Staged almost entirely within the titular cabin, Shyamalan draws direct attention to the performances he coaxes from his cast, often opting for tight close-ups that allow emotionally conflicted faces to fill the frame. Groff and Aldridge are a convincingly loving couple whose temperaments balance one another to build a loving home for their daughter, with the friction of their differing outlooks forcing them to examine the lengths they will go for each other at the potential cost of the world. It’s Bautista, however, who absolutely steals the show as Leonard, a reluctant leader who knows exactly how crazy he sounds but bears the weight of inhuman necessity.

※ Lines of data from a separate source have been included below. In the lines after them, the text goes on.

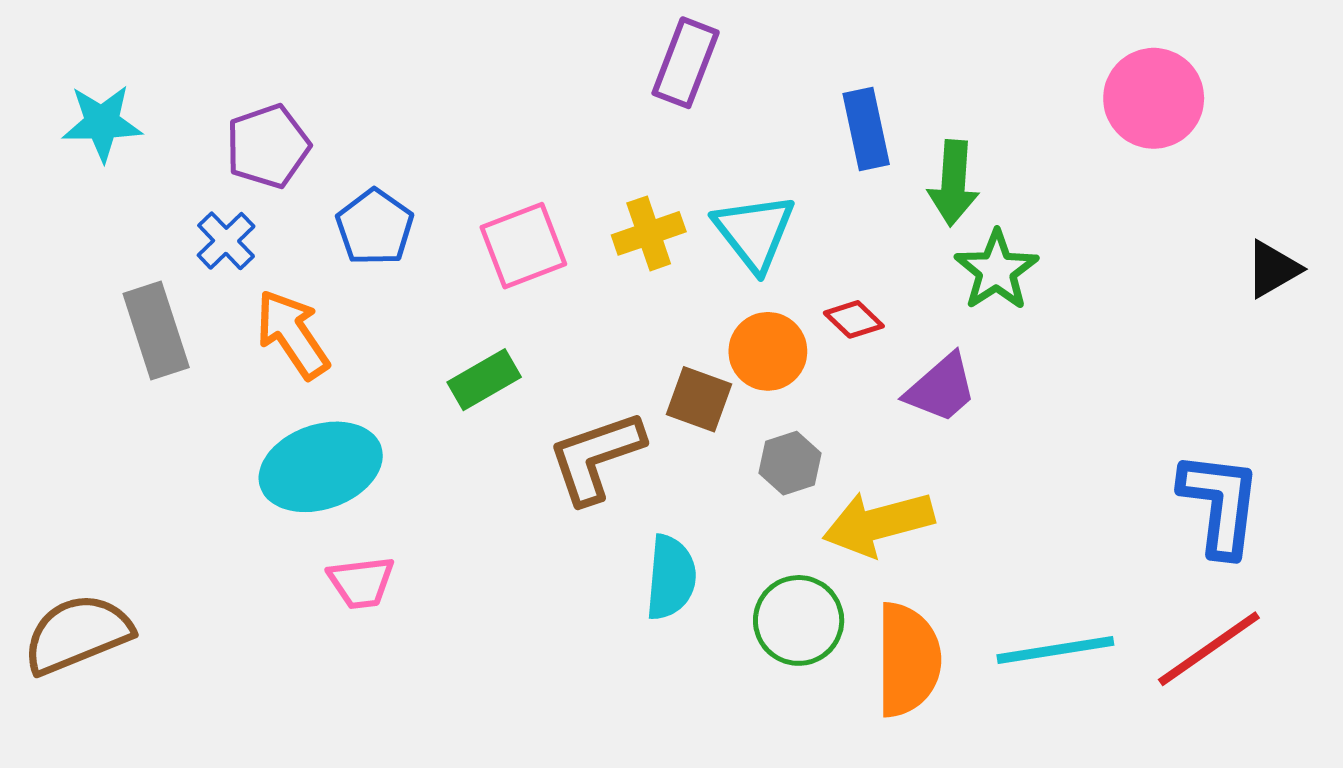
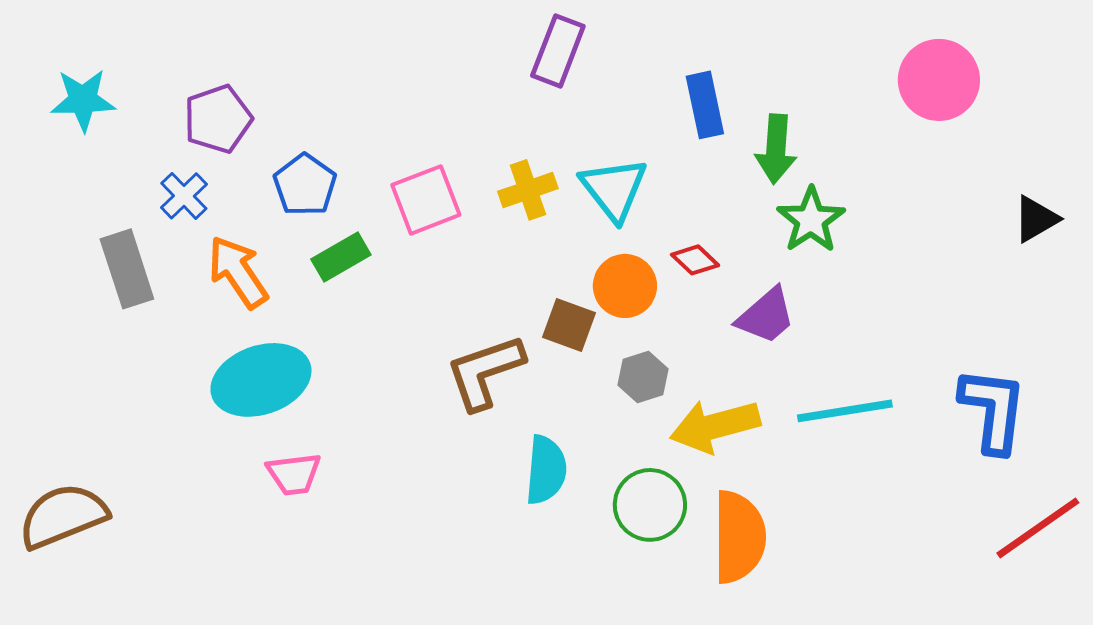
green rectangle: (484, 380) -> (341, 257), moved
red line: (1209, 649) -> (1038, 528), moved
cyan line: (1055, 650) -> (845, 411), moved

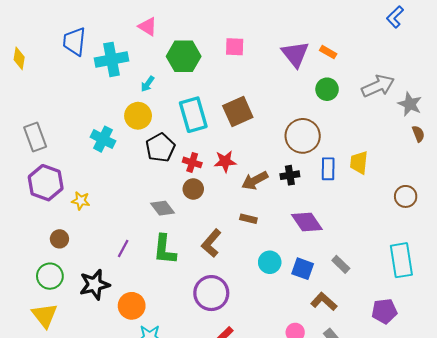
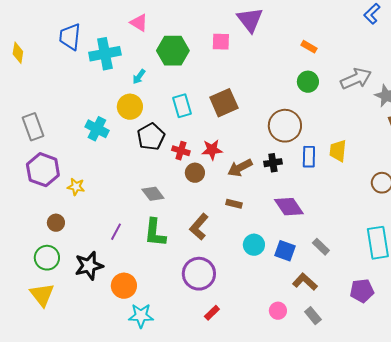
purple triangle: (295, 54) -> (250, 20), moved
cyan rectangle: (193, 115) -> (182, 106), size x0.7
brown circle: (193, 189) -> (195, 173), moved

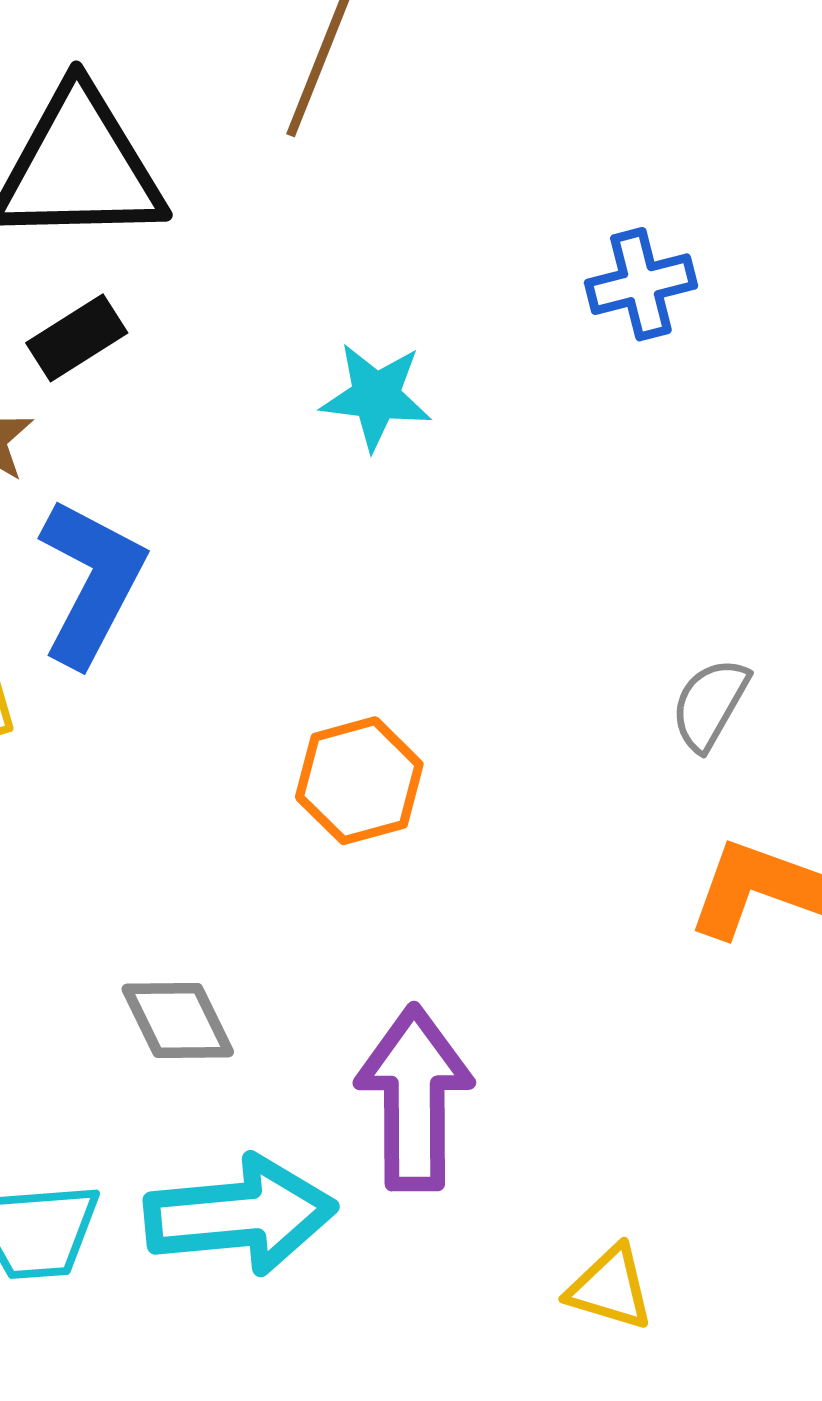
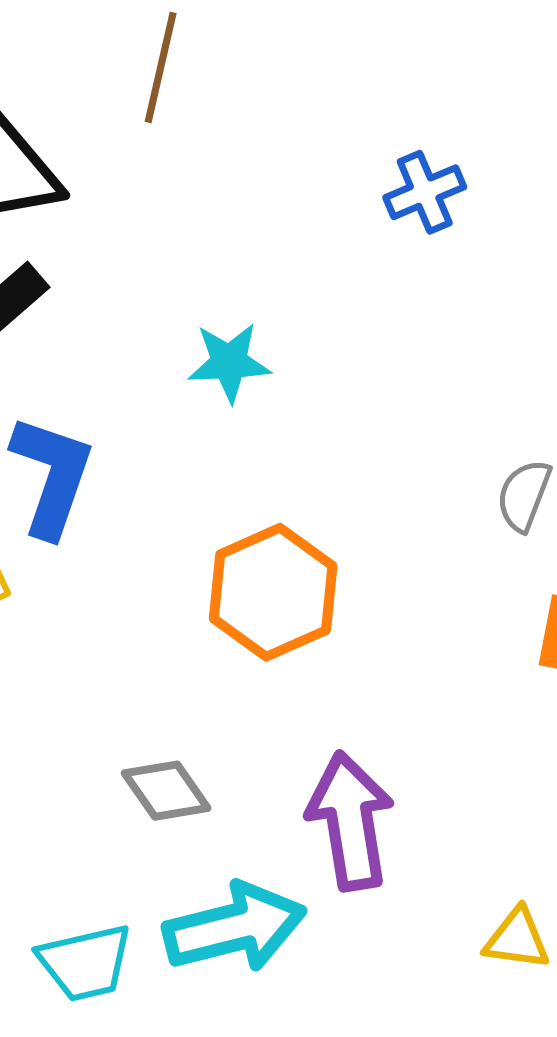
cyan star: (376, 396) -> (229, 362), moved
orange hexagon: (359, 781) -> (273, 592), size x1.4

The hulking former wrestler has truly developed into a talented actor, as he’s completely captivating as a man with a voice too small for his frame, a martyr to a cause he clearly doesn’t want to be true, and a schoolteacher who despises the thought of using his size for violence.

Knock at the Cabin – Official Trailer

Where Shyamalan does a small stumbling disservice to these excellent characters is in the adaptational changes made to Tremblay’s novel. One major plot point has been reworked in the narrative’s latter half in the interests of mainstream cinematic taste—arguably for the best—but it signals a cascading effect on the events of the third act that somewhat undermines the novel’s greatest strength: ambiguity. Though Shyamalan resists the urge to turn his climax into a trademark twist, he does opt for a more concrete answer to the questionable apocalypse, and ultimately finds an angle to resolve the tension in a less haunting manner than Tremblay. The resulting ending is perhaps more satisfying for its more definitive philosophical stance and conclusive plotting, but it lacks some of the complexity of belief, truth, and blind conviction explored in previous acts, tying an emotionally messy story up a bit too neatly in the process.

Even so, Knock At The Cabin is a harrowing and intense home invasion thriller that feels like a step in the right direction for Shyamalan. Even knowing the beats of the source material, it’s easy to get caught up in the intensity of the scenario, to see doubt waver over the conviction of every character as they grapple with a potentially distorted reality. Whether you’re more concerned with the fate of one family or the fate of the world, Knock At The Cabin may just make you question how you’d handle such an impossible choice.


Knock At The Cabin opens theatrically on February 3, 2023.